- [WORK REQUEST]
Write out the passage below on senescent MSCs and tumor progression in full, word for word.

- [TEXT SEGMENT]

The role of senescent MSCs in tumor progression is still elusive: cellular senescence can act on one side as tumor suppressor (by blocking expansion of damaged cells through an irreversible growth arrest) and on the other side as tumor promoter [80,100] through the SASP mediators released in the tumor microenvironment able to stimulate cancer cell migration and proliferation [67,101]. There are some very interesting reports demonstrating that in vitro aged MSCs can shift their activity and can promote tumor cell proliferation and migration. Therefore, even if MSC do not become transformed per se, they can negatively influence resident tumor cells. In a recent paper, it was shown that the conditioned medium (CM) from replicative senescent ASCs can promote tumor cell proliferation, possibly by induction of galectin-3, a protein strictly related to carcinoma cell proliferation, transformation and invasiveness [101]. In another paper, it was shown that umbilical cord senescent MSCs (induced to senescence by replicative or oxidative stress) markedly promote proliferation and migration of breast cancer cells, with the involvement of the Interleukin-6/STAT-3 (signal transducer and activator of transcription 3) pathway. The promoting effect was confirmed in vivo in mice by co-injection of tumor cells and senescent MSCs [80].

[Data extracted from a collection]
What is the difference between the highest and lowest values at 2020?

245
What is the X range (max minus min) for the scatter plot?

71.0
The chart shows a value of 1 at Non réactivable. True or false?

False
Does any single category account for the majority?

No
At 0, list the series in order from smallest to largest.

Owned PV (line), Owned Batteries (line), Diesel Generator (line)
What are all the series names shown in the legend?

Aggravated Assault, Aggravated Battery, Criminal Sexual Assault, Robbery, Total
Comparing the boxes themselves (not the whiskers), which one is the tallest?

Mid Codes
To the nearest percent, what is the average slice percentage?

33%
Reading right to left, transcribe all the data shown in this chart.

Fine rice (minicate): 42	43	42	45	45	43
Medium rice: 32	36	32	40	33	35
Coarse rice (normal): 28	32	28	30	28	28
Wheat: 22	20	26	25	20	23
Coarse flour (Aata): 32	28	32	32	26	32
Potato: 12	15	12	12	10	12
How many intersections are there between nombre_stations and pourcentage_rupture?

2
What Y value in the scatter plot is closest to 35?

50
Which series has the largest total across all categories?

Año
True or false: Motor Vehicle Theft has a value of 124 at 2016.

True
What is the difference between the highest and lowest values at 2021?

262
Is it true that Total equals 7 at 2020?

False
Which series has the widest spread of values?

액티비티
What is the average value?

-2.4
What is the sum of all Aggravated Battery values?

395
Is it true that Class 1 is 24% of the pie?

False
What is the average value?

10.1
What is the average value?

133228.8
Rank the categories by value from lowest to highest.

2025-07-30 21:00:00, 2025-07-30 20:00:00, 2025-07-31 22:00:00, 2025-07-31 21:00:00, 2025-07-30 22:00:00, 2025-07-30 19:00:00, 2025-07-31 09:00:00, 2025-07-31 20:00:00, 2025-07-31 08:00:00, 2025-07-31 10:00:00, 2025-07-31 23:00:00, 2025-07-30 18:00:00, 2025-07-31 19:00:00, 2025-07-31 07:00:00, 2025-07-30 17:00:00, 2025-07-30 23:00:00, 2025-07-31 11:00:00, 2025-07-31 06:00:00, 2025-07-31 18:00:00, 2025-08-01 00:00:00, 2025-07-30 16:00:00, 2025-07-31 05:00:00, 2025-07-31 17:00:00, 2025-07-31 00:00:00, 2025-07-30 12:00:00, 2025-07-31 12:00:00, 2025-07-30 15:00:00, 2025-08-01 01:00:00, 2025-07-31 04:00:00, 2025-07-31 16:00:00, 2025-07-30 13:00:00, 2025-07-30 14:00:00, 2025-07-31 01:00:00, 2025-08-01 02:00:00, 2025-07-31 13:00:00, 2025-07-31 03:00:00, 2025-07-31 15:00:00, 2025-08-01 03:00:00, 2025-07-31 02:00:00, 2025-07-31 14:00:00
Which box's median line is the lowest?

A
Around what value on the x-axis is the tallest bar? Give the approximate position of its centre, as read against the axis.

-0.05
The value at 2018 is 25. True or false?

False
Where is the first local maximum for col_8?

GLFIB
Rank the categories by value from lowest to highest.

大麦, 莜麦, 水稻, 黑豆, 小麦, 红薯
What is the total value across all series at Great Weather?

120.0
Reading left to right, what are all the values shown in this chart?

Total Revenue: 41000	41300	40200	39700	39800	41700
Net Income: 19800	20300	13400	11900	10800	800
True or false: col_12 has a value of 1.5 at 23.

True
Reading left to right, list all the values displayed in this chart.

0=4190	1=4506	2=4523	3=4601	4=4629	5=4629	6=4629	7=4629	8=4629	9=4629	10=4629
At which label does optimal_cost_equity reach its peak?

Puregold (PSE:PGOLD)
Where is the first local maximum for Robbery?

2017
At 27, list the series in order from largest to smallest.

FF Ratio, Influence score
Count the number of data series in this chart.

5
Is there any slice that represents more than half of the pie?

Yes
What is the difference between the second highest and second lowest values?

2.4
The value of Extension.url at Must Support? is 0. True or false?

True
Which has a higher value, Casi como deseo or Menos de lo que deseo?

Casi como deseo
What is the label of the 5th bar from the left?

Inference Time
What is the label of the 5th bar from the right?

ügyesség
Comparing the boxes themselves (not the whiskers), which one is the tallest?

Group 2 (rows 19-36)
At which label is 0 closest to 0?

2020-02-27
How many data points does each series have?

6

- [TASK ANSWER]
The role of senescent MSCs in tumor progression is still elusive: cellular senescence can act on one side as tumor suppressor (by blocking expansion of damaged cells through an irreversible growth arrest) and on the other side as tumor promoter [80,100] through the SASP mediators released in the tumor microenvironment able to stimulate cancer cell migration and proliferation [67,101]. There are some very interesting reports demonstrating that in vitro aged MSCs can shift their activity and can promote tumor cell proliferation and migration. Therefore, even if MSC do not become transformed per se, they can negatively influence resident tumor cells. In a recent paper, it was shown that the conditioned medium (CM) from replicative senescent ASCs can promote tumor cell proliferation, possibly by induction of galectin-3, a protein strictly related to carcinoma cell proliferation, transformation and invasiveness [101]. In another paper, it was shown that umbilical cord senescent MSCs (induced to senescence by replicative or oxidative stress) markedly promote proliferation and migration of breast cancer cells, with the involvement of the Interleukin-6/STAT-3 (signal transducer and activator of transcription 3) pathway. The promoting effect was confirmed in vivo in mice by co-injection of tumor cells and senescent MSCs [80].